Minister for Manpower Dr. Tan See Leng affirmed that achieving this amount remains a relevant indicator to gauge adequacy of basic retirement.
In a recent Parliamentary response, Minister for Manpower Dr Tan See Leng has affirmed that Singapore's Basic Retirement Sum (BRS) attainment remains a relevant indicator for basic retirement adequacy.
As Minister Tan explained, the CPF BRS is the amount that members are required to set aside at age 55 to provide a basic payout for life from age 65. It is adjusted regularly by taking reference from the lower-middle retiree household expenditure and factoring in long-term inflation as well as some increase in the standard of living, and thus remains a relevant indicator.
"The BRS does not prevent members from setting aside more savings in CPF in order to receive a higher retirement payout, and members who wish to do so can set aside up to the Enhanced Retirement Sum."
Minister Tan was tackling a query by Member of Parliament (MP) Saktiandi Supaat, who had asked about whether the attainment of the BRS remains a relevant indicator for basic retirement adequacy, and for any strategy in place to enhance and protect the retirement adequacy of Singaporeans in different age groups.
As shared in Minister Tan's response, about seven in 10 active CPF members who turned age 55 in 2022 had set aside the cohort BRS or more — similar for active CPF members who are Singaporeans. Of the remaining three in 10 (or 12,400 members) who had not set aside the cohort BRS, about 44%, or 5,400 members, are male and about 56%, or 7,000 members, are female.
Further elaborating, the seven in 10 active CPF members who had set aside their BRS or more at age 55 in 2022 can expect to receive lifelong monthly payouts of at least around S$850 from age 65 based on the CPF LIFE Standard Plan. All active CPF members have positive balances in their CPF accounts and will receive some CPF LIFE payout, if they are on the scheme.
Next, the Minister also tackled a separate query raised by MP Liang Eng Hwa, who checked in on the current number of Singaporeans aged 55 years old who not been able to attain the BRS, with a breakdown according to their gender; and of which, how many will receive a monthly CPF LIFE payout of (i) less than $1,000 and (ii) zero amount, respectively.
"To help Singaporeans attain basic retirement adequacy, we, first and foremost, need to ensure that our economy continues to be competitive and create good jobs," Minister Tan highlighted.
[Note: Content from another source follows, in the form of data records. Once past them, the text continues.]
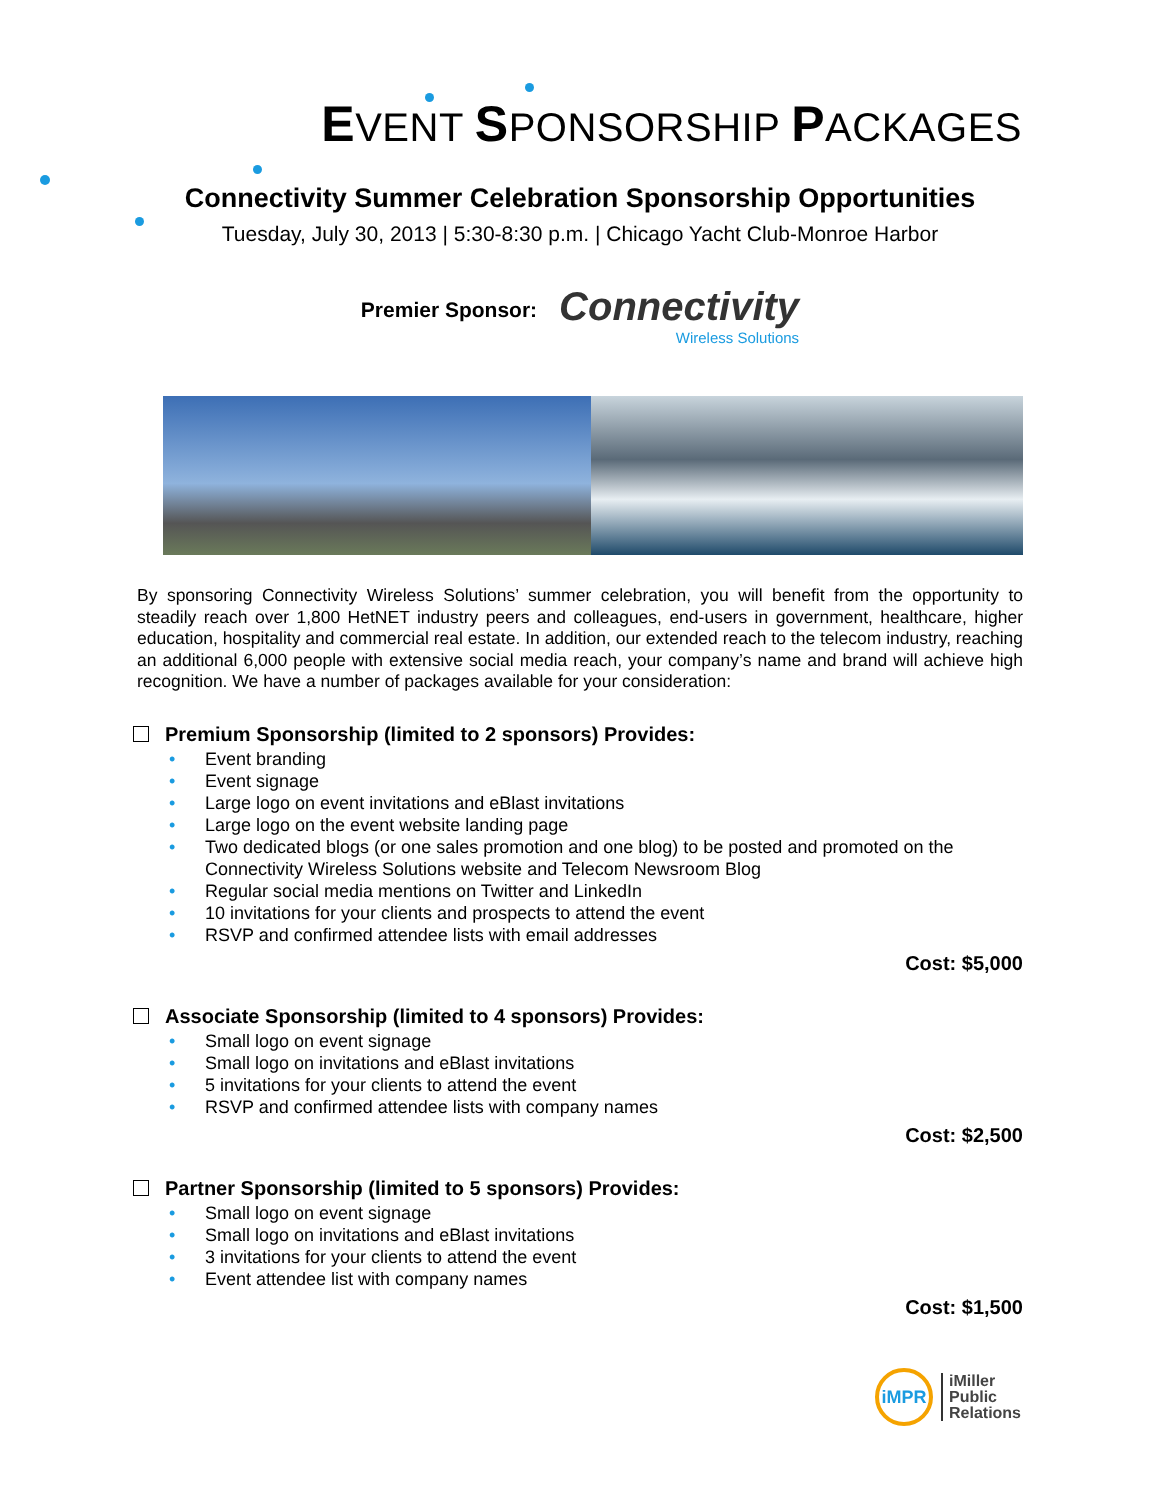EVENT SPONSORSHIP PACKAGES
Connectivity Summer Celebration Sponsorship Opportunities
Tuesday, July 30, 2013 | 5:30-8:30 p.m. | Chicago Yacht Club-Monroe Harbor
Premier Sponsor:
Connectivity
Wireless Solutions
By sponsoring Connectivity Wireless Solutions’ summer celebration, you will benefit from the opportunity to steadily reach over 1,800 HetNET industry peers and colleagues, end-users in government, healthcare, higher education, hospitality and commercial real estate. In addition, our extended reach to the telecom industry, reaching an additional 6,000 people with extensive social media reach, your company’s name and brand will achieve high recognition. We have a number of packages available for your consideration:
Premium Sponsorship (limited to 2 sponsors) Provides:
• Event branding
• Event signage
• Large logo on event invitations and eBlast invitations
• Large logo on the event website landing page
• Two dedicated blogs (or one sales promotion and one blog) to be posted and promoted on the Connectivity Wireless Solutions website and Telecom Newsroom Blog
• Regular social media mentions on Twitter and LinkedIn
• 10 invitations for your clients and prospects to attend the event
• RSVP and confirmed attendee lists with email addresses
Cost: $5,000
Associate Sponsorship (limited to 4 sponsors) Provides:
• Small logo on event signage
• Small logo on invitations and eBlast invitations
• 5 invitations for your clients to attend the event
• RSVP and confirmed attendee lists with company names
Cost: $2,500
Partner Sponsorship (limited to 5 sponsors) Provides:
• Small logo on event signage
• Small logo on invitations and eBlast invitations
• 3 invitations for your clients to attend the event
• Event attendee list with company names
Cost: $1,500
iMPR
iMiller
Public
Relations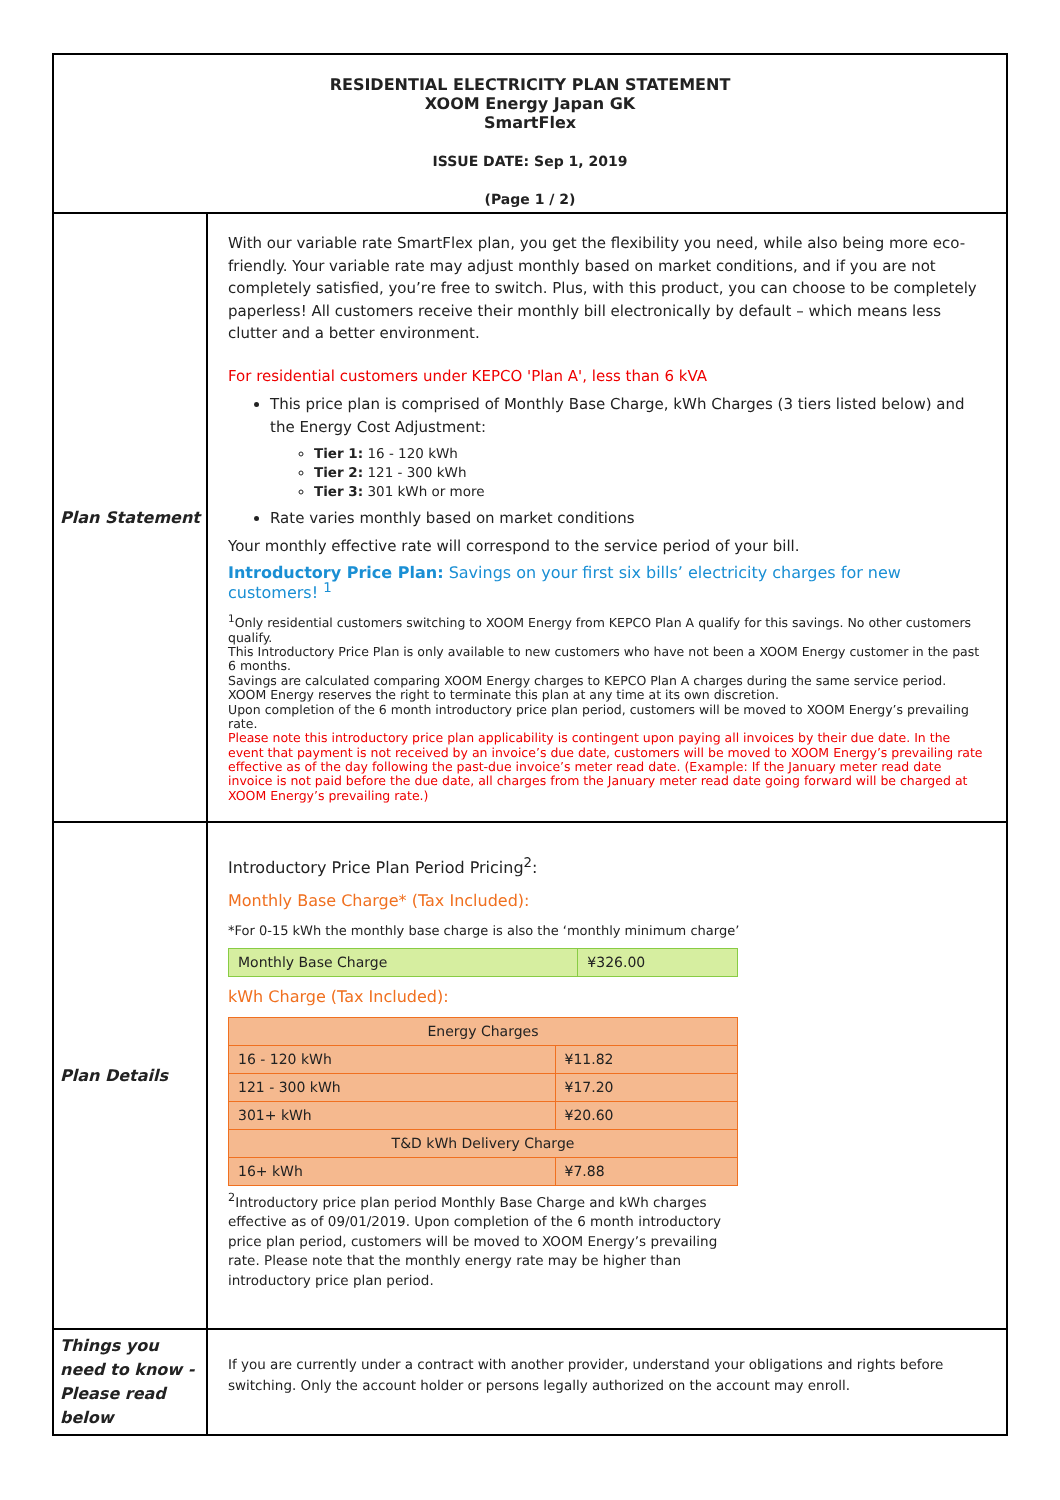| RESIDENTIAL ELECTRICITY PLAN STATEMENT XOOM Energy Japan GK SmartFlex ISSUE DATE: Sep 1, 2019 (Page 1 / 2) | |
| Plan Statement | With our variable rate SmartFlex plan, you get the flexibility you need, while also being more eco-friendly. Your variable rate may adjust monthly based on market conditions, and if you are not completely satisfied, you’re free to switch. Plus, with this product, you can choose to be completely paperless! All customers receive their monthly bill electronically by default – which means less clutter and a better environment. For residential customers under KEPCO 'Plan A', less than 6 kVA This price plan is comprised of Monthly Base Charge, kWh Charges (3 tiers listed below) and the Energy Cost Adjustment: Tier 1: 16 - 120 kWh Tier 2: 121 - 300 kWh Tier 3: 301 kWh or more Rate varies monthly based on market conditions Your monthly effective rate will correspond to the service period of your bill. Introductory Price Plan: Savings on your first six bills’ electricity charges for new customers! <sup>1</sup> <sup>1</sup> Only residential customers switching to XOOM Energy from KEPCO Plan A qualify for this savings. No other customers qualify. This Introductory Price Plan is only available to new customers who have not been a XOOM Energy customer in the past 6 months. Savings are calculated comparing XOOM Energy charges to KEPCO Plan A charges during the same service period. XOOM Energy reserves the right to terminate this plan at any time at its own discretion. Upon completion of the 6 month introductory price plan period, customers will be moved to XOOM Energy’s prevailing rate. Please note this introductory price plan applicability is contingent upon paying all invoices by their due date. In the event that payment is not received by an invoice’s due date, customers will be moved to XOOM Energy’s prevailing rate effective as of the day following the past-due invoice’s meter read date. (Example: If the January meter read date invoice is not paid before the due date, all charges from the January meter read date going forward will be charged at XOOM Energy’s prevailing rate.) |
| Plan Details | Introductory Price Plan Period Pricing<sup>2</sup>: Monthly Base Charge* (Tax Included): *For 0-15 kWh the monthly base charge is also the ‘monthly minimum charge’ / Monthly Base Charge / ¥326.00 / kWh Charge (Tax Included): / Energy Charges / / / 16 - 120 kWh / ¥11.82 / / 121 - 300 kWh / ¥17.20 / / 301+ kWh / ¥20.60 / / T&D kWh Delivery Charge / / / 16+ kWh / ¥7.88 / <sup>2</sup> Introductory price plan period Monthly Base Charge and kWh charges effective as of 09/01/2019. Upon completion of the 6 month introductory price plan period, customers will be moved to XOOM Energy’s prevailing rate. Please note that the monthly energy rate may be higher than introductory price plan period. |
| Things you need to know - Please read below | If you are currently under a contract with another provider, understand your obligations and rights before switching. Only the account holder or persons legally authorized on the account may enroll. |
This, he added, includes uplifting lower-wage workers through Singapore's Workfare and Progressive Wage moves.
"Singaporeans can be assured that they will be able to meet their basic retirement needs as long as they work and contribute consistently to CPF."
For those who are unable to work consistently and have less in retirement, Singapore has also provided targeted support through schemes such as the Silver Support Scheme. The Government will match top-ups for eligible seniors through the Matched Retirement Savings Scheme.
"We recognise that older generations of Singaporeans grew up under different economic circumstances. Our seniors had less time to benefit more from Singapore’s growth and from recent improvements to the CPF system, and hence have built up less retirement savings."
As such, Singapore has carried out the following:
- Singaporeans from the Pioneer and Merdeka Generation, including those who are presently aged 65 and above, will continue to benefit from the generous Pioneer Generation and Merdeka Generation Packages.
- For Singaporeans who are currently between 50 and 64 years old, the Majulah Package has been designed to provide more support to those with lower incomes and less wealth. Those in the Pioneer and Merdeka Generations will also benefit from the Majulah Package if they are eligible.
- Younger Singaporeans below 50 are saving more in their CPF through work than the older generations due to wage growth. Minister Tan also assured that they will also have a longer runway to benefit from more recent enhancements to the CPF system and Singapore’s economic growth and save up for their retirement.